The ML_Utilities package: Functions for data loading and normalisation

Module supporting ML experiments - mostly functions for making reanalysis data available to ML models. The idea is to abstract away the data provision to this module, so experiments can concentrate on model building.

The module has two basic functions: The prepare_data() function takes reanalysis data and reformats it into input files suitable for TensorFlow, and the dataset() function turns those files into a tf.data.Dataset which can be passed to a model for training or testing.

The first step might be:

import ML_Utilities

count=1
for year in [1969,1979,1989,1999,2009]:

    start_day=datetime.datetime(year,  1,  1,  0)
    end_day  =datetime.datetime(year, 12, 31, 23)

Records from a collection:
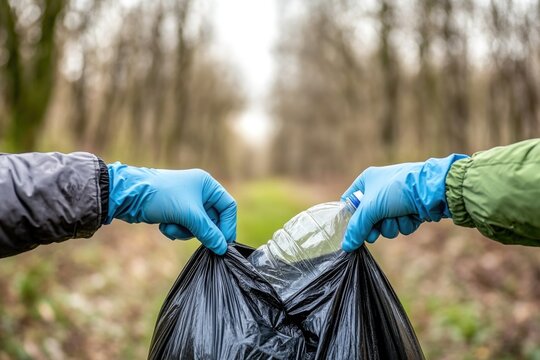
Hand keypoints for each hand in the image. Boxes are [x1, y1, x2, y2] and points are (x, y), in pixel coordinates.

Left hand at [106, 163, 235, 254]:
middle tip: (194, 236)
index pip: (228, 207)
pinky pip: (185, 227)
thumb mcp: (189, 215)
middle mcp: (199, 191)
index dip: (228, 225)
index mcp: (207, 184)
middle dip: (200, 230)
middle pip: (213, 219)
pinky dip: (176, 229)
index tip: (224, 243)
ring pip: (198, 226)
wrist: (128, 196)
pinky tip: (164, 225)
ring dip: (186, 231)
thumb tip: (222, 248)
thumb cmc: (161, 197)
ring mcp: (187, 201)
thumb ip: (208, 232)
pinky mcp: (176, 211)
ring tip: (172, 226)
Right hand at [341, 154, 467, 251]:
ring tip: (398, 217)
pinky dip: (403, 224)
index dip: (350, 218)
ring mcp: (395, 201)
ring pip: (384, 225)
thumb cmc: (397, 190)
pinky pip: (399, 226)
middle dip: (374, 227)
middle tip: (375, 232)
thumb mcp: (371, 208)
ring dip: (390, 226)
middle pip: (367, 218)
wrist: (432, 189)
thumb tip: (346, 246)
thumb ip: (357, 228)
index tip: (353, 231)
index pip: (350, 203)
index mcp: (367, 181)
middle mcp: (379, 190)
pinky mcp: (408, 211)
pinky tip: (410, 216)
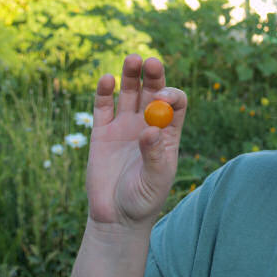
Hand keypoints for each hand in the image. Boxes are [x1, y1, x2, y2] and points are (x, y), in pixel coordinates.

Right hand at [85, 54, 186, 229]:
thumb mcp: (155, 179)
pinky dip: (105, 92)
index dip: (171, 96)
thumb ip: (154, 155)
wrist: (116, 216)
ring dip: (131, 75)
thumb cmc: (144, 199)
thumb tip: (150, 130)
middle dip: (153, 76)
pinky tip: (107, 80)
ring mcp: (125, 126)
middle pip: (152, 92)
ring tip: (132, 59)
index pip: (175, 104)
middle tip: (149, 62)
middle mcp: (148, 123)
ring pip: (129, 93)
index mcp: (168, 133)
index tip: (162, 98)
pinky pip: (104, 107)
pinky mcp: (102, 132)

---

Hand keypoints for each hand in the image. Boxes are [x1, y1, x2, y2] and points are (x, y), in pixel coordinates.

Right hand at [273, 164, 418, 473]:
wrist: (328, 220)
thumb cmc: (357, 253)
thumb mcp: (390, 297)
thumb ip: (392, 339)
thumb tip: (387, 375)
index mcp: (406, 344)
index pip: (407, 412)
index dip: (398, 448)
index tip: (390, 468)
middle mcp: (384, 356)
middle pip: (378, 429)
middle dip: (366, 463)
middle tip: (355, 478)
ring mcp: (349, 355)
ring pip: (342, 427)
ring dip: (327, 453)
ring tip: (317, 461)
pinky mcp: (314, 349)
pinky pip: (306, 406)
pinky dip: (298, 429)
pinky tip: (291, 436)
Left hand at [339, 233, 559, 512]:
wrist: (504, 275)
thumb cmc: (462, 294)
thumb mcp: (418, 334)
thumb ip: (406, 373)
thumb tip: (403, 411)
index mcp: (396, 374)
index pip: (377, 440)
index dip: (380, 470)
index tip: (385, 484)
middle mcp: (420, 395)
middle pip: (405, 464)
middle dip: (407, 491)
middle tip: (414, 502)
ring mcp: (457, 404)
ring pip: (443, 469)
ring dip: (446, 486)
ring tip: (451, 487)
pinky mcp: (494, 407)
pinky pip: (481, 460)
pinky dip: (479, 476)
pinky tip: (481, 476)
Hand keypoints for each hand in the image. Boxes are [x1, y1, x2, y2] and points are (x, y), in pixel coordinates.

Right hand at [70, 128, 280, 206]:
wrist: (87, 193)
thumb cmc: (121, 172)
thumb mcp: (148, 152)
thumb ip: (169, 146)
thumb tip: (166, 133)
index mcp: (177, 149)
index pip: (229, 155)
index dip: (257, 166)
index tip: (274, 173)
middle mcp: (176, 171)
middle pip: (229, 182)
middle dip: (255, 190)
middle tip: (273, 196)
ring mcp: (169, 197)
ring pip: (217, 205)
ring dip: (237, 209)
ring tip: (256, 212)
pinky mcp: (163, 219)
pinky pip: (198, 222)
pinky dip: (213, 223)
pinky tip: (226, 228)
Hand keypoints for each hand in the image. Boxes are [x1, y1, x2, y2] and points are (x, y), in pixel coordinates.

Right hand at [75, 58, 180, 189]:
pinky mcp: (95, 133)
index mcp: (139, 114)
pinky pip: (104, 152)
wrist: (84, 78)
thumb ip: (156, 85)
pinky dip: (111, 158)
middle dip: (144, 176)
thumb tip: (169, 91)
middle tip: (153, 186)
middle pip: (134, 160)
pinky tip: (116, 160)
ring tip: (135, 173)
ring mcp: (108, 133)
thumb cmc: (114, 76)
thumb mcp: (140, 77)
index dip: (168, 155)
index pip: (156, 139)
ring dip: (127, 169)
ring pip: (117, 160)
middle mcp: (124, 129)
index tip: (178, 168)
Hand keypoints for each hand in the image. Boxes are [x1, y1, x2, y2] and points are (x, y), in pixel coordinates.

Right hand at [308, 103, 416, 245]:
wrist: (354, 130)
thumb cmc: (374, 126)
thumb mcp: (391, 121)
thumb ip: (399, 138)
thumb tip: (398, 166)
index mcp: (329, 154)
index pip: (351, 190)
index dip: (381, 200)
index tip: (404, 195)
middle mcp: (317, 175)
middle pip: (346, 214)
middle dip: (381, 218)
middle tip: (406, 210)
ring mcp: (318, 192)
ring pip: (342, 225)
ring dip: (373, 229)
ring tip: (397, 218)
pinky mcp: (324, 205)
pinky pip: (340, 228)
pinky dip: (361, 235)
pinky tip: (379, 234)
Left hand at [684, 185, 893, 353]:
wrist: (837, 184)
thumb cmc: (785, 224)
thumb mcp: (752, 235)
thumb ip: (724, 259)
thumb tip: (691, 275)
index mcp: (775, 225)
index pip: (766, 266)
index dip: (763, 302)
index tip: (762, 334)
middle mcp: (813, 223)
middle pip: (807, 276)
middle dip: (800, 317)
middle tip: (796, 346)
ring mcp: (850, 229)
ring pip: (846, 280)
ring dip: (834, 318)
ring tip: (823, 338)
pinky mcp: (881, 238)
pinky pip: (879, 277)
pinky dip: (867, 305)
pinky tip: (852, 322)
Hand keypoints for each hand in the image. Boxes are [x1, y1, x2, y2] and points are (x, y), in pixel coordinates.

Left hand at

### Required tasks
a) List every year named in the for loop on the ML_Utilities package page.
b) Resume the ML_Utilities package page after its final line of code and carry it forward.

### List of answers
a) 1969, 1979, 1989, 1999, 2009

b)
    current_day=start_day
    while current_day<=end_day:
        purpose='training'
        if count%10==0: purpose='test' # keep 1/10 data for testing
        ML_Utilities.prepare_data(current_day,
                                  purpose=purpose,
                                  source='20CR2c',
                                  variable='prmsl')
    # Keep samples > 5 days apart to minimise correlations
    current_day=current_day+datetime.timedelta(hours=126)
    count += 1

That will produce TensorFlow files containing 5 years of 20CRv2c prmsl fields - note that you will need to download the data first - see the IRData package.

Then to use those data in an ML model, it’s:

import ML_Utilities

(training_data,n_data)=ML_Utilities.dataset(purpose='training',
                                            source='20CR2c',
                                            variable='prmsl')
(test_data,n_test)=ML_Utilities.dataset(purpose='test',
                                        source='20CR2c',
                                        variable='prmsl')
# model=(specify here)

model.fit(x=training_data,
          validation_data=test_data)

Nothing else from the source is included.